The records are to be copied exactly and in full.
___ Data shown ___
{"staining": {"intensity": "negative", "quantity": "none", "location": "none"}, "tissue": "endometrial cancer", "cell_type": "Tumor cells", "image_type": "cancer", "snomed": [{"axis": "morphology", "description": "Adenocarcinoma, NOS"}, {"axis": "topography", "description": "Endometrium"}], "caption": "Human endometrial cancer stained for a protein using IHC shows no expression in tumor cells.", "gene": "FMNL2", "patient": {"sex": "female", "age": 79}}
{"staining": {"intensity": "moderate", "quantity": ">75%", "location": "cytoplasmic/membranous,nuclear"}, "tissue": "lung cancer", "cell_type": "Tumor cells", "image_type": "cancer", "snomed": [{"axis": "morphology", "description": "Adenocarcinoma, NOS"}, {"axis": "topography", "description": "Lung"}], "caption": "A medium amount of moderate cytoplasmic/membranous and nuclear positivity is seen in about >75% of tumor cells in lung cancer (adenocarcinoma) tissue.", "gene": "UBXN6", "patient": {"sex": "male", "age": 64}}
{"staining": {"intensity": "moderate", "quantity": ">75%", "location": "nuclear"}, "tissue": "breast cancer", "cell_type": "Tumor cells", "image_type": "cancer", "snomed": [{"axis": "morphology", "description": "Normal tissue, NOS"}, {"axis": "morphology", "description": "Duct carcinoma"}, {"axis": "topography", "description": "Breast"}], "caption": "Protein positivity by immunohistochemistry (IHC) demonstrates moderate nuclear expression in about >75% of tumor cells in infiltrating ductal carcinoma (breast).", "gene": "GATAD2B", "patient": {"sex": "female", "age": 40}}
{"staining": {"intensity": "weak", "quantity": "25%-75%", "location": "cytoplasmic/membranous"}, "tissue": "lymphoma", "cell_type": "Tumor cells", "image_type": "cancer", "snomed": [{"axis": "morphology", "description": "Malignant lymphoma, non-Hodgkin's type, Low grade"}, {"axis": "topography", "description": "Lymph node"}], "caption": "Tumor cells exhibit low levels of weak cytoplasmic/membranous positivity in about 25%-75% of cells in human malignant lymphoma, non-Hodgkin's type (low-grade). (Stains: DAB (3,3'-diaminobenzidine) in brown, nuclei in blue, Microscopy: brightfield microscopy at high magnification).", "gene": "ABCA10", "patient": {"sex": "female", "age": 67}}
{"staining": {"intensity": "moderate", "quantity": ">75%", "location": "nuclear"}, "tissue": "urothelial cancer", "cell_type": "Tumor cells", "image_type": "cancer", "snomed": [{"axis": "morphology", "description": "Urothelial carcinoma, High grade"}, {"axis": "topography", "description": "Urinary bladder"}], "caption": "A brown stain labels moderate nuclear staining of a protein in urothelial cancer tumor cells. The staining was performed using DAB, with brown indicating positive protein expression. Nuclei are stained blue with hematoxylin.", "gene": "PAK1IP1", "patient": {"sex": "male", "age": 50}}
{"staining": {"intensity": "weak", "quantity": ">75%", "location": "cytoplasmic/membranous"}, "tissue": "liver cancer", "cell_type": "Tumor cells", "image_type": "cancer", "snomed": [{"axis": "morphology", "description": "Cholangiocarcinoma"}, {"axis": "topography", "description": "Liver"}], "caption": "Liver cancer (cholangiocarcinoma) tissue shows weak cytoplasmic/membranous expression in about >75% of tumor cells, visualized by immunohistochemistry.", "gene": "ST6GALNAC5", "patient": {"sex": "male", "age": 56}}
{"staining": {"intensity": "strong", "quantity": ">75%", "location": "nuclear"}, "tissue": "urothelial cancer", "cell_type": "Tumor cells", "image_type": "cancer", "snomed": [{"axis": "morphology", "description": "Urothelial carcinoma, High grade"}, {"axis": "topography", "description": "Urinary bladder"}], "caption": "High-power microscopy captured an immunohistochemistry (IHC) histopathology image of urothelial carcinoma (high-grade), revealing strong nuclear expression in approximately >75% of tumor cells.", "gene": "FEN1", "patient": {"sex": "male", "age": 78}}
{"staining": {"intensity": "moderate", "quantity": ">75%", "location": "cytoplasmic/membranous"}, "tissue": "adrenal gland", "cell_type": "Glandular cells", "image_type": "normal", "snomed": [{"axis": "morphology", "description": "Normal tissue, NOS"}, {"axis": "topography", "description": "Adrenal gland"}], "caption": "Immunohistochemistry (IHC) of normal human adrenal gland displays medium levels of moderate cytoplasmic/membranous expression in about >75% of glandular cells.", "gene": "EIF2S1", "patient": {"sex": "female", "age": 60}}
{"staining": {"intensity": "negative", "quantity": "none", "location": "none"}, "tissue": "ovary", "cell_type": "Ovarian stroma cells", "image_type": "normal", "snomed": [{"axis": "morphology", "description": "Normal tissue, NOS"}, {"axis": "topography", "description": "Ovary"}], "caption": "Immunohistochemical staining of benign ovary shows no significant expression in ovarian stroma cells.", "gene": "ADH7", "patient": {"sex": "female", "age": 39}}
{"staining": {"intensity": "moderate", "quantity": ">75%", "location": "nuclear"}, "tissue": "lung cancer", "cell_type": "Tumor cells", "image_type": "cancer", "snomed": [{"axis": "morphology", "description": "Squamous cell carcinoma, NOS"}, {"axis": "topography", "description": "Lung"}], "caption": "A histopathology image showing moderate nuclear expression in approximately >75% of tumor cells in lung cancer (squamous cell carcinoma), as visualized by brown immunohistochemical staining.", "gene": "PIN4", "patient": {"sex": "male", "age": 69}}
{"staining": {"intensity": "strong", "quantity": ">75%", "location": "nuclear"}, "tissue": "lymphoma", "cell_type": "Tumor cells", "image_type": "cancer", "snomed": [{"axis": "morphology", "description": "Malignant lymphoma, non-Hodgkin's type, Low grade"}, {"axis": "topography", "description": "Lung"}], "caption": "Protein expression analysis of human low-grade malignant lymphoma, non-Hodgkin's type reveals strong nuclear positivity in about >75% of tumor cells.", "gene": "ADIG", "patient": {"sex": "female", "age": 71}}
___
> Task response:
{"staining": {"intensity": "negative", "quantity": "none", "location": "none"}, "tissue": "endometrial cancer", "cell_type": "Tumor cells", "image_type": "cancer", "snomed": [{"axis": "morphology", "description": "Adenocarcinoma, NOS"}, {"axis": "topography", "description": "Endometrium"}], "caption": "Human endometrial cancer stained for a protein using IHC shows no expression in tumor cells.", "gene": "FMNL2", "patient": {"sex": "female", "age": 79}}
{"staining": {"intensity": "moderate", "quantity": ">75%", "location": "cytoplasmic/membranous,nuclear"}, "tissue": "lung cancer", "cell_type": "Tumor cells", "image_type": "cancer", "snomed": [{"axis": "morphology", "description": "Adenocarcinoma, NOS"}, {"axis": "topography", "description": "Lung"}], "caption": "A medium amount of moderate cytoplasmic/membranous and nuclear positivity is seen in about >75% of tumor cells in lung cancer (adenocarcinoma) tissue.", "gene": "UBXN6", "patient": {"sex": "male", "age": 64}}
{"staining": {"intensity": "moderate", "quantity": ">75%", "location": "nuclear"}, "tissue": "breast cancer", "cell_type": "Tumor cells", "image_type": "cancer", "snomed": [{"axis": "morphology", "description": "Normal tissue, NOS"}, {"axis": "morphology", "description": "Duct carcinoma"}, {"axis": "topography", "description": "Breast"}], "caption": "Protein positivity by immunohistochemistry (IHC) demonstrates moderate nuclear expression in about >75% of tumor cells in infiltrating ductal carcinoma (breast).", "gene": "GATAD2B", "patient": {"sex": "female", "age": 40}}
{"staining": {"intensity": "weak", "quantity": "25%-75%", "location": "cytoplasmic/membranous"}, "tissue": "lymphoma", "cell_type": "Tumor cells", "image_type": "cancer", "snomed": [{"axis": "morphology", "description": "Malignant lymphoma, non-Hodgkin's type, Low grade"}, {"axis": "topography", "description": "Lymph node"}], "caption": "Tumor cells exhibit low levels of weak cytoplasmic/membranous positivity in about 25%-75% of cells in human malignant lymphoma, non-Hodgkin's type (low-grade). (Stains: DAB (3,3'-diaminobenzidine) in brown, nuclei in blue, Microscopy: brightfield microscopy at high magnification).", "gene": "ABCA10", "patient": {"sex": "female", "age": 67}}
{"staining": {"intensity": "moderate", "quantity": ">75%", "location": "nuclear"}, "tissue": "urothelial cancer", "cell_type": "Tumor cells", "image_type": "cancer", "snomed": [{"axis": "morphology", "description": "Urothelial carcinoma, High grade"}, {"axis": "topography", "description": "Urinary bladder"}], "caption": "A brown stain labels moderate nuclear staining of a protein in urothelial cancer tumor cells. The staining was performed using DAB, with brown indicating positive protein expression. Nuclei are stained blue with hematoxylin.", "gene": "PAK1IP1", "patient": {"sex": "male", "age": 50}}
{"staining": {"intensity": "weak", "quantity": ">75%", "location": "cytoplasmic/membranous"}, "tissue": "liver cancer", "cell_type": "Tumor cells", "image_type": "cancer", "snomed": [{"axis": "morphology", "description": "Cholangiocarcinoma"}, {"axis": "topography", "description": "Liver"}], "caption": "Liver cancer (cholangiocarcinoma) tissue shows weak cytoplasmic/membranous expression in about >75% of tumor cells, visualized by immunohistochemistry.", "gene": "ST6GALNAC5", "patient": {"sex": "male", "age": 56}}
{"staining": {"intensity": "strong", "quantity": ">75%", "location": "nuclear"}, "tissue": "urothelial cancer", "cell_type": "Tumor cells", "image_type": "cancer", "snomed": [{"axis": "morphology", "description": "Urothelial carcinoma, High grade"}, {"axis": "topography", "description": "Urinary bladder"}], "caption": "High-power microscopy captured an immunohistochemistry (IHC) histopathology image of urothelial carcinoma (high-grade), revealing strong nuclear expression in approximately >75% of tumor cells.", "gene": "FEN1", "patient": {"sex": "male", "age": 78}}
{"staining": {"intensity": "moderate", "quantity": ">75%", "location": "cytoplasmic/membranous"}, "tissue": "adrenal gland", "cell_type": "Glandular cells", "image_type": "normal", "snomed": [{"axis": "morphology", "description": "Normal tissue, NOS"}, {"axis": "topography", "description": "Adrenal gland"}], "caption": "Immunohistochemistry (IHC) of normal human adrenal gland displays medium levels of moderate cytoplasmic/membranous expression in about >75% of glandular cells.", "gene": "EIF2S1", "patient": {"sex": "female", "age": 60}}
{"staining": {"intensity": "negative", "quantity": "none", "location": "none"}, "tissue": "ovary", "cell_type": "Ovarian stroma cells", "image_type": "normal", "snomed": [{"axis": "morphology", "description": "Normal tissue, NOS"}, {"axis": "topography", "description": "Ovary"}], "caption": "Immunohistochemical staining of benign ovary shows no significant expression in ovarian stroma cells.", "gene": "ADH7", "patient": {"sex": "female", "age": 39}}
{"staining": {"intensity": "moderate", "quantity": ">75%", "location": "nuclear"}, "tissue": "lung cancer", "cell_type": "Tumor cells", "image_type": "cancer", "snomed": [{"axis": "morphology", "description": "Squamous cell carcinoma, NOS"}, {"axis": "topography", "description": "Lung"}], "caption": "A histopathology image showing moderate nuclear expression in approximately >75% of tumor cells in lung cancer (squamous cell carcinoma), as visualized by brown immunohistochemical staining.", "gene": "PIN4", "patient": {"sex": "male", "age": 69}}
{"staining": {"intensity": "strong", "quantity": ">75%", "location": "nuclear"}, "tissue": "lymphoma", "cell_type": "Tumor cells", "image_type": "cancer", "snomed": [{"axis": "morphology", "description": "Malignant lymphoma, non-Hodgkin's type, Low grade"}, {"axis": "topography", "description": "Lung"}], "caption": "Protein expression analysis of human low-grade malignant lymphoma, non-Hodgkin's type reveals strong nuclear positivity in about >75% of tumor cells.", "gene": "ADIG", "patient": {"sex": "female", "age": 71}}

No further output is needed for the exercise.